## DATASET EXCERPTS
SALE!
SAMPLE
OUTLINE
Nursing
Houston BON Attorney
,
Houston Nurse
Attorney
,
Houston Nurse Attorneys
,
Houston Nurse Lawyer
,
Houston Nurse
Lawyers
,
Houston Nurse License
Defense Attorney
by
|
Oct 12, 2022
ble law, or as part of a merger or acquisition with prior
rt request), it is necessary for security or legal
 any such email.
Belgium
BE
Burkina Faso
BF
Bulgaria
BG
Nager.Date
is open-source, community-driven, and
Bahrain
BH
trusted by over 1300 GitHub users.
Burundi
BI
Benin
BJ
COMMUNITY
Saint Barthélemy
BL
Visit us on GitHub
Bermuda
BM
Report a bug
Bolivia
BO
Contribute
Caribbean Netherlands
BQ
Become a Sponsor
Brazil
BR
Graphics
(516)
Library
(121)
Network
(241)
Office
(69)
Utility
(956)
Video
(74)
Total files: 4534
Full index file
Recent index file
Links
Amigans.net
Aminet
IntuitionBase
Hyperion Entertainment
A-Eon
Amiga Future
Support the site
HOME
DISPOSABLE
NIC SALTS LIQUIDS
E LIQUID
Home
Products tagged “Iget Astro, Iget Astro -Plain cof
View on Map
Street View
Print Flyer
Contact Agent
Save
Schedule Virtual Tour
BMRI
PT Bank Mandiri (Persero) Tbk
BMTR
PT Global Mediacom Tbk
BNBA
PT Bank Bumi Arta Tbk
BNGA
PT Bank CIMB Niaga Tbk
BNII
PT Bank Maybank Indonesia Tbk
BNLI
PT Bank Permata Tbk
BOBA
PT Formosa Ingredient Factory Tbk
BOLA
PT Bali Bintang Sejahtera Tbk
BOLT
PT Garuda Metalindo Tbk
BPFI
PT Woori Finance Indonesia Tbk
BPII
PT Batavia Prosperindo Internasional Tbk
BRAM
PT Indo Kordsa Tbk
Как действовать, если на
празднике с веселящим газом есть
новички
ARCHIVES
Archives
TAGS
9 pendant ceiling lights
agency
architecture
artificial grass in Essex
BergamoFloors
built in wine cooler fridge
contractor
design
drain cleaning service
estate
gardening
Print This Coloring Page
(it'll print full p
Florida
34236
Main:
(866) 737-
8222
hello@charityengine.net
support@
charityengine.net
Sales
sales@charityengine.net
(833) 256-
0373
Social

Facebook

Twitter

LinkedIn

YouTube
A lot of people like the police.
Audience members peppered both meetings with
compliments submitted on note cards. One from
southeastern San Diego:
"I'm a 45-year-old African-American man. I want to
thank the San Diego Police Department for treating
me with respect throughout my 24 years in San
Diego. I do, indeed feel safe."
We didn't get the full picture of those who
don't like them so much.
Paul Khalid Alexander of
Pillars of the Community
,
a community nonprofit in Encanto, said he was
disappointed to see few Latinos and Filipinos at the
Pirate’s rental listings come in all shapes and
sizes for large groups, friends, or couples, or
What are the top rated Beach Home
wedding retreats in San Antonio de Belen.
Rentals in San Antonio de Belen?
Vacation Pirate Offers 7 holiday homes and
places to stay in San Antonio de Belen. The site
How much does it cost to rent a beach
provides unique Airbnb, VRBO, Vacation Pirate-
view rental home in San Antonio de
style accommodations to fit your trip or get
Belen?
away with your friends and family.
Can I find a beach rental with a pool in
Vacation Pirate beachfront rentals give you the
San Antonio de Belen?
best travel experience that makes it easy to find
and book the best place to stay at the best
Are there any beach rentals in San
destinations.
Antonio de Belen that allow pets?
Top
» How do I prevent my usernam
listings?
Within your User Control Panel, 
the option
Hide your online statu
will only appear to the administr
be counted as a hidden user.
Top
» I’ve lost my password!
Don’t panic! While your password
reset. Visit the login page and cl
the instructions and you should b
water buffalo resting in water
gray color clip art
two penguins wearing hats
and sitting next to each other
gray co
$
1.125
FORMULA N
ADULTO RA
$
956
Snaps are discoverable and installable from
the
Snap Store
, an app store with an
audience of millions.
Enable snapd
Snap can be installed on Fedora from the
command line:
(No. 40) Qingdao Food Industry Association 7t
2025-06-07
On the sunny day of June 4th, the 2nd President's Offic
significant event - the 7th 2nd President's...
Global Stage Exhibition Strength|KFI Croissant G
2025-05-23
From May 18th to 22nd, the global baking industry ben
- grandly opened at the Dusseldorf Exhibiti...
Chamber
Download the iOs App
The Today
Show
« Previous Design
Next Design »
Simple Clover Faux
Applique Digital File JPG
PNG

## ABOUT THIS EXERCISE
Keep both end lines and retype everything in the records above from the line containing "Hyperion Entertainment" through the line containing "Diego. I do, indeed", exactly, with nothing else.

## COMPLETED EXERCISE
Hyperion Entertainment
A-Eon
Amiga Future
Support the site
HOME
DISPOSABLE
NIC SALTS LIQUIDS
E LIQUID
Home
Products tagged “Iget Astro, Iget Astro -Plain cof
View on Map
Street View
Print Flyer
Contact Agent
Save
Schedule Virtual Tour
BMRI
PT Bank Mandiri (Persero) Tbk
BMTR
PT Global Mediacom Tbk
BNBA
PT Bank Bumi Arta Tbk
BNGA
PT Bank CIMB Niaga Tbk
BNII
PT Bank Maybank Indonesia Tbk
BNLI
PT Bank Permata Tbk
BOBA
PT Formosa Ingredient Factory Tbk
BOLA
PT Bali Bintang Sejahtera Tbk
BOLT
PT Garuda Metalindo Tbk
BPFI
PT Woori Finance Indonesia Tbk
BPII
PT Batavia Prosperindo Internasional Tbk
BRAM
PT Indo Kordsa Tbk
Как действовать, если на
празднике с веселящим газом есть
новички
ARCHIVES
Archives
TAGS
9 pendant ceiling lights
agency
architecture
artificial grass in Essex
BergamoFloors
built in wine cooler fridge
contractor
design
drain cleaning service
estate
gardening
Print This Coloring Page
(it'll print full p
Florida
34236
Main:
(866) 737-
8222
hello@charityengine.net
support@
charityengine.net
Sales
sales@charityengine.net
(833) 256-
0373
Social

Facebook

Twitter

LinkedIn

YouTube
A lot of people like the police.
Audience members peppered both meetings with
compliments submitted on note cards. One from
southeastern San Diego:
"I'm a 45-year-old African-American man. I want to
thank the San Diego Police Department for treating
me with respect throughout my 24 years in San
Diego. I do, indeed feel safe."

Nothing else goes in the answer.